Dataset entries

━━━━

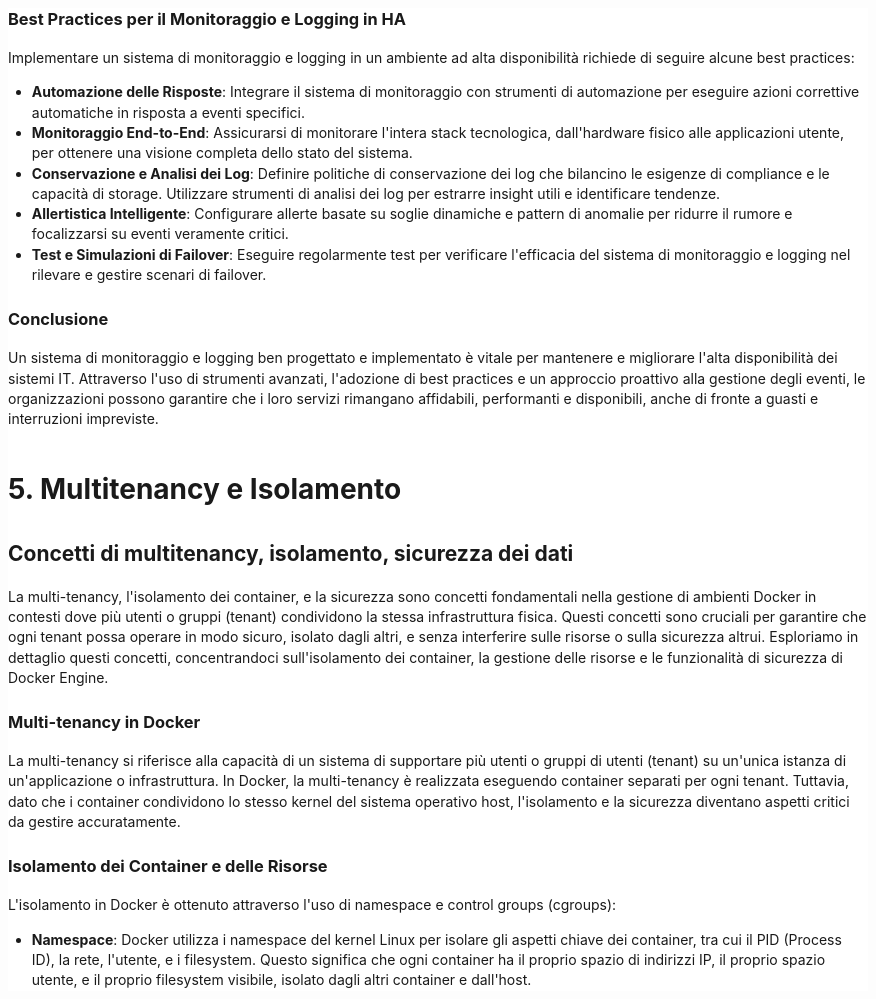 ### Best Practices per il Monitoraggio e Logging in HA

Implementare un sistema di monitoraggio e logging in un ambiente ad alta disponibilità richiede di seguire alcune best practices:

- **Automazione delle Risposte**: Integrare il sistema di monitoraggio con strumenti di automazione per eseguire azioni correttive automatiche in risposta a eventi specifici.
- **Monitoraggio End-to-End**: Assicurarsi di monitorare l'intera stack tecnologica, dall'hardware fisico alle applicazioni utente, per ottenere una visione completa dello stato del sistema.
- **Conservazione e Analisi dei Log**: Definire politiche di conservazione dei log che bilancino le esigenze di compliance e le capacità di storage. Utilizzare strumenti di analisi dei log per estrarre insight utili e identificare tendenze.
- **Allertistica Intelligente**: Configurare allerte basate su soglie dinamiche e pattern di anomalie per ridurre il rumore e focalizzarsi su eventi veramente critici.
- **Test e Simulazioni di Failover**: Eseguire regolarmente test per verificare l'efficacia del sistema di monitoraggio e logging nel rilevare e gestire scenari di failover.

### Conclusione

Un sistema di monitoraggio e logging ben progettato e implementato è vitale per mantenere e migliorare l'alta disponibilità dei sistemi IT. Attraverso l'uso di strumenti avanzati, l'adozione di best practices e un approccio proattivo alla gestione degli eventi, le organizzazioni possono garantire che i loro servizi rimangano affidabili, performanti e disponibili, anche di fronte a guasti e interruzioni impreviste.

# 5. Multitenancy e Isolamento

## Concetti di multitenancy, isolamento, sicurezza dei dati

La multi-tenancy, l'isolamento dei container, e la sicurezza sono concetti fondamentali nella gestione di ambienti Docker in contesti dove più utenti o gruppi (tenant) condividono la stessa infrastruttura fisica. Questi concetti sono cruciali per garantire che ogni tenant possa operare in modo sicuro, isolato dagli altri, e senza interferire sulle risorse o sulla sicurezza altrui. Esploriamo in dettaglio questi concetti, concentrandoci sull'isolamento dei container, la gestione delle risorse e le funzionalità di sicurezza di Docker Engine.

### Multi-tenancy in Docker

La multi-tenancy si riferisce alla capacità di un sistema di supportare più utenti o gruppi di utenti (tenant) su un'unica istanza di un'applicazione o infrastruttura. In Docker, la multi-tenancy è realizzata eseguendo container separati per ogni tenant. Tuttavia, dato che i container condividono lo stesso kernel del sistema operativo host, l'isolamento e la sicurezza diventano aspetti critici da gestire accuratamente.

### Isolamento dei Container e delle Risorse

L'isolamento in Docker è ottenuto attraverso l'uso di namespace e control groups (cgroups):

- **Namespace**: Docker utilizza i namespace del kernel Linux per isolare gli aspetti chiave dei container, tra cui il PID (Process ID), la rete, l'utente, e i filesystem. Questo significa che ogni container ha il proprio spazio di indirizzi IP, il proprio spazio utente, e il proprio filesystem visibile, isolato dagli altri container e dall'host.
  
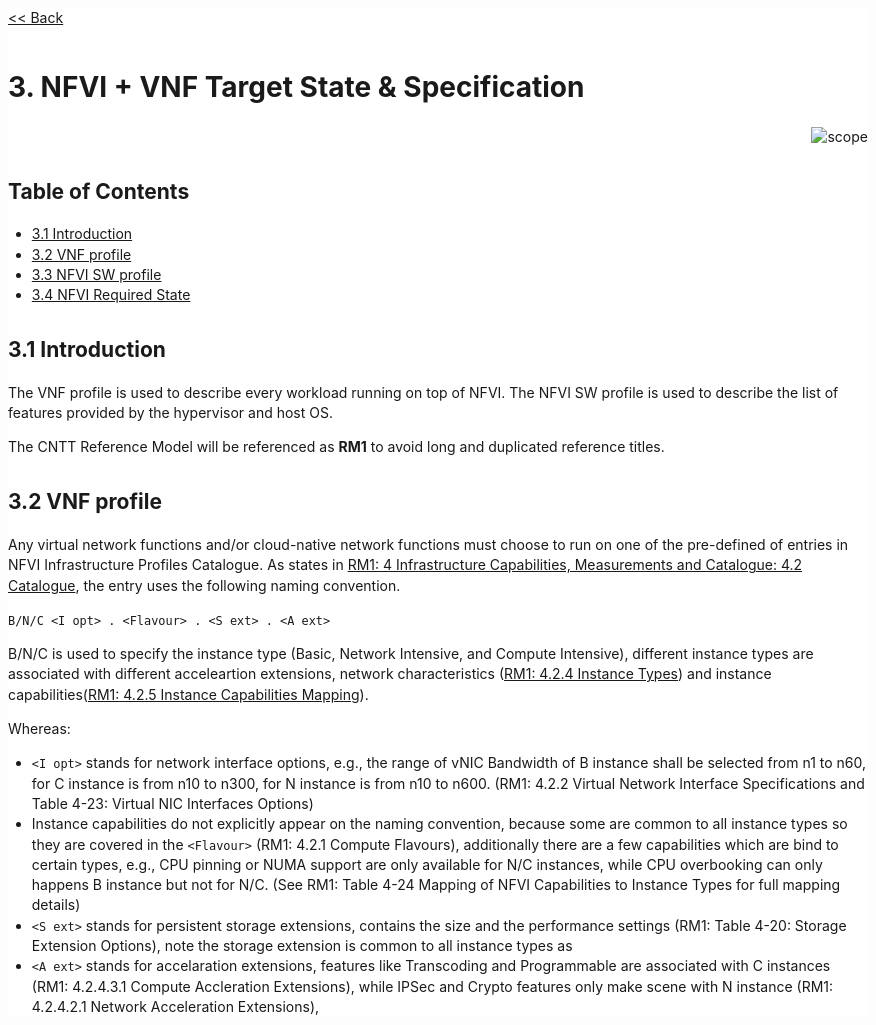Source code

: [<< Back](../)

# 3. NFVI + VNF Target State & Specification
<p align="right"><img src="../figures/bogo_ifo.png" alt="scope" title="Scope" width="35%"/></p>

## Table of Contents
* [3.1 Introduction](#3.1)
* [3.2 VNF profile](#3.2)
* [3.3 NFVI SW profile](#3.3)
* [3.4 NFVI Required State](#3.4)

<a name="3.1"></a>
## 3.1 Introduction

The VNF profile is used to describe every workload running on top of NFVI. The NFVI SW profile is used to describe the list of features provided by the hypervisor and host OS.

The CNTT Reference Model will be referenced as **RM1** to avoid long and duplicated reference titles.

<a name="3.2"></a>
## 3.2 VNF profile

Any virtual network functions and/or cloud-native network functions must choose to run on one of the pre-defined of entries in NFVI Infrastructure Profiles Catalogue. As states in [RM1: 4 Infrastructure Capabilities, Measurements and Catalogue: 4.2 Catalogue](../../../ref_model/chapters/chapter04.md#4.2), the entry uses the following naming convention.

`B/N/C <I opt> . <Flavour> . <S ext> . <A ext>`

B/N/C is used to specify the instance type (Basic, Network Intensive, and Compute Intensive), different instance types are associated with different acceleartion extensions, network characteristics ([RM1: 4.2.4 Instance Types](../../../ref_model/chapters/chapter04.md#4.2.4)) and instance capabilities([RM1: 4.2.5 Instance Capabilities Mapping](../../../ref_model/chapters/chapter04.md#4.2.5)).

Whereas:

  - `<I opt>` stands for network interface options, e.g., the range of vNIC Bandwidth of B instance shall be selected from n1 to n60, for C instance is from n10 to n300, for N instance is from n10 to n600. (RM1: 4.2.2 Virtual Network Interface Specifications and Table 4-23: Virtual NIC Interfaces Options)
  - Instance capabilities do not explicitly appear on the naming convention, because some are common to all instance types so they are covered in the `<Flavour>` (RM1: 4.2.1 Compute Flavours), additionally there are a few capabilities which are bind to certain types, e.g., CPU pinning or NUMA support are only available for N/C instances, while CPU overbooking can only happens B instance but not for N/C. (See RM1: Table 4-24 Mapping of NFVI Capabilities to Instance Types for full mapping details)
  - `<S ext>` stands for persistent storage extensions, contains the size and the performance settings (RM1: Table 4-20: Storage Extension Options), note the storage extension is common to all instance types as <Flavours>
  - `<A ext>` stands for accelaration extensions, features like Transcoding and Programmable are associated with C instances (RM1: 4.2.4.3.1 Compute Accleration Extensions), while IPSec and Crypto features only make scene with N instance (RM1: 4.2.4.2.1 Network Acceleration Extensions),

━━━━

- _Work required_
Restate every line above exactly, omitting images.

- _Exercise response_
 ### Best Practices per il Monitoraggio e Logging in HA

Implementare un sistema di monitoraggio e logging in un ambiente ad alta disponibilità richiede di seguire alcune best practices:

- **Automazione delle Risposte**: Integrare il sistema di monitoraggio con strumenti di automazione per eseguire azioni correttive automatiche in risposta a eventi specifici.
- **Monitoraggio End-to-End**: Assicurarsi di monitorare l'intera stack tecnologica, dall'hardware fisico alle applicazioni utente, per ottenere una visione completa dello stato del sistema.
- **Conservazione e Analisi dei Log**: Definire politiche di conservazione dei log che bilancino le esigenze di compliance e le capacità di storage. Utilizzare strumenti di analisi dei log per estrarre insight utili e identificare tendenze.
- **Allertistica Intelligente**: Configurare allerte basate su soglie dinamiche e pattern di anomalie per ridurre il rumore e focalizzarsi su eventi veramente critici.
- **Test e Simulazioni di Failover**: Eseguire regolarmente test per verificare l'efficacia del sistema di monitoraggio e logging nel rilevare e gestire scenari di failover.

### Conclusione

Un sistema di monitoraggio e logging ben progettato e implementato è vitale per mantenere e migliorare l'alta disponibilità dei sistemi IT. Attraverso l'uso di strumenti avanzati, l'adozione di best practices e un approccio proattivo alla gestione degli eventi, le organizzazioni possono garantire che i loro servizi rimangano affidabili, performanti e disponibili, anche di fronte a guasti e interruzioni impreviste.

# 5. Multitenancy e Isolamento

## Concetti di multitenancy, isolamento, sicurezza dei dati

La multi-tenancy, l'isolamento dei container, e la sicurezza sono concetti fondamentali nella gestione di ambienti Docker in contesti dove più utenti o gruppi (tenant) condividono la stessa infrastruttura fisica. Questi concetti sono cruciali per garantire che ogni tenant possa operare in modo sicuro, isolato dagli altri, e senza interferire sulle risorse o sulla sicurezza altrui. Esploriamo in dettaglio questi concetti, concentrandoci sull'isolamento dei container, la gestione delle risorse e le funzionalità di sicurezza di Docker Engine.

### Multi-tenancy in Docker

La multi-tenancy si riferisce alla capacità di un sistema di supportare più utenti o gruppi di utenti (tenant) su un'unica istanza di un'applicazione o infrastruttura. In Docker, la multi-tenancy è realizzata eseguendo container separati per ogni tenant. Tuttavia, dato che i container condividono lo stesso kernel del sistema operativo host, l'isolamento e la sicurezza diventano aspetti critici da gestire accuratamente.

### Isolamento dei Container e delle Risorse

L'isolamento in Docker è ottenuto attraverso l'uso di namespace e control groups (cgroups):

- **Namespace**: Docker utilizza i namespace del kernel Linux per isolare gli aspetti chiave dei container, tra cui il PID (Process ID), la rete, l'utente, e i filesystem. Questo significa che ogni container ha il proprio spazio di indirizzi IP, il proprio spazio utente, e il proprio filesystem visibile, isolato dagli altri container e dall'host.
  
Source code

: [<< Back](../)

# 3. NFVI + VNF Target State & Specification
<p align="right"><img src="../figures/bogo_ifo.png" alt="scope" title="Scope" width="35%"/></p>

## Table of Contents
* [3.1 Introduction](#3.1)
* [3.2 VNF profile](#3.2)
* [3.3 NFVI SW profile](#3.3)
* [3.4 NFVI Required State](#3.4)

<a name="3.1"></a>
## 3.1 Introduction

The VNF profile is used to describe every workload running on top of NFVI. The NFVI SW profile is used to describe the list of features provided by the hypervisor and host OS.

The CNTT Reference Model will be referenced as **RM1** to avoid long and duplicated reference titles.

<a name="3.2"></a>
## 3.2 VNF profile

Any virtual network functions and/or cloud-native network functions must choose to run on one of the pre-defined of entries in NFVI Infrastructure Profiles Catalogue. As states in [RM1: 4 Infrastructure Capabilities, Measurements and Catalogue: 4.2 Catalogue](../../../ref_model/chapters/chapter04.md#4.2), the entry uses the following naming convention.

`B/N/C <I opt> . <Flavour> . <S ext> . <A ext>`

B/N/C is used to specify the instance type (Basic, Network Intensive, and Compute Intensive), different instance types are associated with different acceleartion extensions, network characteristics ([RM1: 4.2.4 Instance Types](../../../ref_model/chapters/chapter04.md#4.2.4)) and instance capabilities([RM1: 4.2.5 Instance Capabilities Mapping](../../../ref_model/chapters/chapter04.md#4.2.5)).

Whereas:

  - `<I opt>` stands for network interface options, e.g., the range of vNIC Bandwidth of B instance shall be selected from n1 to n60, for C instance is from n10 to n300, for N instance is from n10 to n600. (RM1: 4.2.2 Virtual Network Interface Specifications and Table 4-23: Virtual NIC Interfaces Options)
  - Instance capabilities do not explicitly appear on the naming convention, because some are common to all instance types so they are covered in the `<Flavour>` (RM1: 4.2.1 Compute Flavours), additionally there are a few capabilities which are bind to certain types, e.g., CPU pinning or NUMA support are only available for N/C instances, while CPU overbooking can only happens B instance but not for N/C. (See RM1: Table 4-24 Mapping of NFVI Capabilities to Instance Types for full mapping details)
  - `<S ext>` stands for persistent storage extensions, contains the size and the performance settings (RM1: Table 4-20: Storage Extension Options), note the storage extension is common to all instance types as <Flavours>
  - `<A ext>` stands for accelaration extensions, features like Transcoding and Programmable are associated with C instances (RM1: 4.2.4.3.1 Compute Accleration Extensions), while IPSec and Crypto features only make scene with N instance (RM1: 4.2.4.2.1 Network Acceleration Extensions),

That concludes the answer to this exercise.